When the company started working on tissue regeneration for large gaps between bones, they sought to precisely rebuild and implant the exact bone that was missing.
 
Yet instead of large bone gaps caused by trauma, the majority of patients actually suffer from large bone cavities with a small entrance hole caused by bone loss resulting from osteoporosis, infection and tumors.
 
“To overcome this, we grow the bone in thousands of tiny particles and then we can just inject those particles into the gap,” said Meretzki. “The bone is filled with tens of millions of cells that keep growing, and become bigger and solid within 24 hours.
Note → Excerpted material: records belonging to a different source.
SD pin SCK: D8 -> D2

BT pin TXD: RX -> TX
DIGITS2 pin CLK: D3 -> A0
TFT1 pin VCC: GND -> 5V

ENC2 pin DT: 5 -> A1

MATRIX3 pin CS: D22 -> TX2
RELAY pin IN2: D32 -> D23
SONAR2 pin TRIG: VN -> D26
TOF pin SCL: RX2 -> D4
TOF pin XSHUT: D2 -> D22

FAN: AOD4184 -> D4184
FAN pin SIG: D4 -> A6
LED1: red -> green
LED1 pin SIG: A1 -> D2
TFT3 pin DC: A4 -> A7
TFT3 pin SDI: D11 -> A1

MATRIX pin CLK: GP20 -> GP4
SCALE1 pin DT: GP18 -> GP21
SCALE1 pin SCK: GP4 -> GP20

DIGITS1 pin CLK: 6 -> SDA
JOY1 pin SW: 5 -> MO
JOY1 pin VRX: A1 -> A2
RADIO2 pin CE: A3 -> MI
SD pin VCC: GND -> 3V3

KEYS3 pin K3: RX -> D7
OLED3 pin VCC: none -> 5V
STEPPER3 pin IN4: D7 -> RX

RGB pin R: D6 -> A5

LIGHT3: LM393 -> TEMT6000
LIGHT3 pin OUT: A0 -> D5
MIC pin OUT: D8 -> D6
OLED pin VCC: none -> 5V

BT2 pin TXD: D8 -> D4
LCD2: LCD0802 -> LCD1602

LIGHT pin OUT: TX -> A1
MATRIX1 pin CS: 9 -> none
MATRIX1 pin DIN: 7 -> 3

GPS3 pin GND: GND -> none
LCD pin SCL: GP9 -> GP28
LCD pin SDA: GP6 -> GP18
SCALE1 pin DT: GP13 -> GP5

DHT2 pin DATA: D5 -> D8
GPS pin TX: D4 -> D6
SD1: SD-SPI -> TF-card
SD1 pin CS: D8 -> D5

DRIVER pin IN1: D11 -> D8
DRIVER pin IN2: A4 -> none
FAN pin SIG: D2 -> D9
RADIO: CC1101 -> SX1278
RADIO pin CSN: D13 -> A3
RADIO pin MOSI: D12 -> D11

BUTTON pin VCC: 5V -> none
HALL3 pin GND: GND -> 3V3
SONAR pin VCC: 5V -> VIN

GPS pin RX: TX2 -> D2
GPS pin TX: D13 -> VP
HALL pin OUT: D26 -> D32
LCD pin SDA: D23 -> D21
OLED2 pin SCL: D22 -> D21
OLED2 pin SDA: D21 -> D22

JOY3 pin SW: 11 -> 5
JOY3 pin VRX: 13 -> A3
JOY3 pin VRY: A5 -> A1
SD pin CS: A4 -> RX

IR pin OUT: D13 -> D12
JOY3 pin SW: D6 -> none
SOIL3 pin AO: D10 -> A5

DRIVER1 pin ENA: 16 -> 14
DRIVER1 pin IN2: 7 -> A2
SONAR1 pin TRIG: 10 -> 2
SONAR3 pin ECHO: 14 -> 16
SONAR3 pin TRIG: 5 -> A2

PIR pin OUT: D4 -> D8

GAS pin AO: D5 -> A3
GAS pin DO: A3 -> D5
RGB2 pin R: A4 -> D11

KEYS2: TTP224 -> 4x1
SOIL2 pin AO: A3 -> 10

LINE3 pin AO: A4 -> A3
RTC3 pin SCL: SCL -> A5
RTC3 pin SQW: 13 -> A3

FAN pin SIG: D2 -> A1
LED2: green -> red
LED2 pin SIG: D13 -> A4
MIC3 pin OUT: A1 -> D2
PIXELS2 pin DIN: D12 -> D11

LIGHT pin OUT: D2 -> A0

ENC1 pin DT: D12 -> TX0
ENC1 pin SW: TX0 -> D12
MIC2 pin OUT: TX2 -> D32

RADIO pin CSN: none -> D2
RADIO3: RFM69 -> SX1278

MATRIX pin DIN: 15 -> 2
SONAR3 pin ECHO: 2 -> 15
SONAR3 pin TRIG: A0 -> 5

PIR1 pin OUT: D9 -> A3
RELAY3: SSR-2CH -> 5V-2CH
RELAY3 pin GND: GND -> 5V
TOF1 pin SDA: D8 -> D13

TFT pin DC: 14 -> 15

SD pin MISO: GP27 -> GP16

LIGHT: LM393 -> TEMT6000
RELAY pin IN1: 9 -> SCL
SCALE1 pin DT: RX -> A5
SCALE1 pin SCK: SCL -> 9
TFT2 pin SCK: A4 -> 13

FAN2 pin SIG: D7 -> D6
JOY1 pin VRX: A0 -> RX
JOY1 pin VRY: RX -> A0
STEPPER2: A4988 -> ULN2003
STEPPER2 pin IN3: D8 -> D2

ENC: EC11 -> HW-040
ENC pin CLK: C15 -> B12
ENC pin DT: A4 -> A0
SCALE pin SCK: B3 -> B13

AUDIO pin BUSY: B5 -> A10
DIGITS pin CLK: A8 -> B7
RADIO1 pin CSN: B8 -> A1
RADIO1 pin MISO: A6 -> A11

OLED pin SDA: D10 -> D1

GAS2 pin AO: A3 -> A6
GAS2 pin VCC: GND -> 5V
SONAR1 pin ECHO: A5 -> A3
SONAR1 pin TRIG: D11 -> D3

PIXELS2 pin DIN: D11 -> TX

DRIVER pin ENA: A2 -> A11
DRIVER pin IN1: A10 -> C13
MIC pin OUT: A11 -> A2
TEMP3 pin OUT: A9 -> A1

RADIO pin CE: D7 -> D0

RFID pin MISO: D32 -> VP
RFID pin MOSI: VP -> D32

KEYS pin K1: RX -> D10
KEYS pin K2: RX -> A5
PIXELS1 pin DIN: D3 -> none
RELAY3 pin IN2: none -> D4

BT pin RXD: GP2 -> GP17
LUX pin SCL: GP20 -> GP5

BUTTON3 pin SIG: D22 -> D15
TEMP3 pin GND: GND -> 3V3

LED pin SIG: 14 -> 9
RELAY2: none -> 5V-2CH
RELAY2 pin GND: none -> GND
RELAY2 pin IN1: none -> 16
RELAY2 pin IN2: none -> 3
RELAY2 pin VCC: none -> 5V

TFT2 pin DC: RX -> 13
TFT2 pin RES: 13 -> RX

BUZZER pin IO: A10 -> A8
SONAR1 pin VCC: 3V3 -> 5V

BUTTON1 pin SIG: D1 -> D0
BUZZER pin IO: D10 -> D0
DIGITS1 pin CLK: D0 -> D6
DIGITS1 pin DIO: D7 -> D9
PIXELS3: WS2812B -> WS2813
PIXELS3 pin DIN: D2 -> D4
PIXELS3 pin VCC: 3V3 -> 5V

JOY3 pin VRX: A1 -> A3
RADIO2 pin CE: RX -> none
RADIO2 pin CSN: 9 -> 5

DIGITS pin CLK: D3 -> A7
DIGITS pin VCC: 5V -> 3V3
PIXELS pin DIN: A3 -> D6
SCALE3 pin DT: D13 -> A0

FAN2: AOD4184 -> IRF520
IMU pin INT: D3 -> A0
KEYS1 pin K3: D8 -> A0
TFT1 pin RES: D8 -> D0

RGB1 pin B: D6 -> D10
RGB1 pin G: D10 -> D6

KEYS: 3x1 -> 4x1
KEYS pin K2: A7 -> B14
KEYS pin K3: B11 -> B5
Filling the cavity with injectable bone reduces a painful operation of 15 hours into a treatment of 10 minutes, and within two months, the bone is healthy, alive, viable and active again.”
 
Bonus BioGroup’s technology, which boasts a long list of patents including exclusivity for the manufacturing and commercialization of live bone grafts in the United States, is currently undergoing two Phase II clinical trials in Israel for maxillofacial and orthopedic applications.
 
With positive results, the company expects to start a Phase III US Food and Drug Administration (FDA) trial at the beginning of 2020, with an outcome expected within two-and-a-half years. The company is also aiming to move its listing to the Nasdaq.
 
“All the patients we have treated within the orthopedic indications have suffered at least three bone graft failures in the past,”
Meretzki said. “We take the hardest cases where people have already given up on them. They are all back on their feet or have full use of their hands. One patient, 13 months after he had a bone implant in his leg, completed the Ironman Triathlon.”
 
Meretzki believes that the technology will soon become the first line of treatment for large bone defects, a market worth approximately $8 billion today and set to grow as the world’s population ages.
 
“Within this field of generative medicine and tissue engineering, there aren’t any giants,” said Meretzki. “This has allowed us to file a very strong patent and to grow to be the giant of this field. I believe this field is the future of therapy. Currently you have medical devices and pharma but none of them actually heal you. Here we’re talking about a new medical approach that enables you to live longer and in good health.”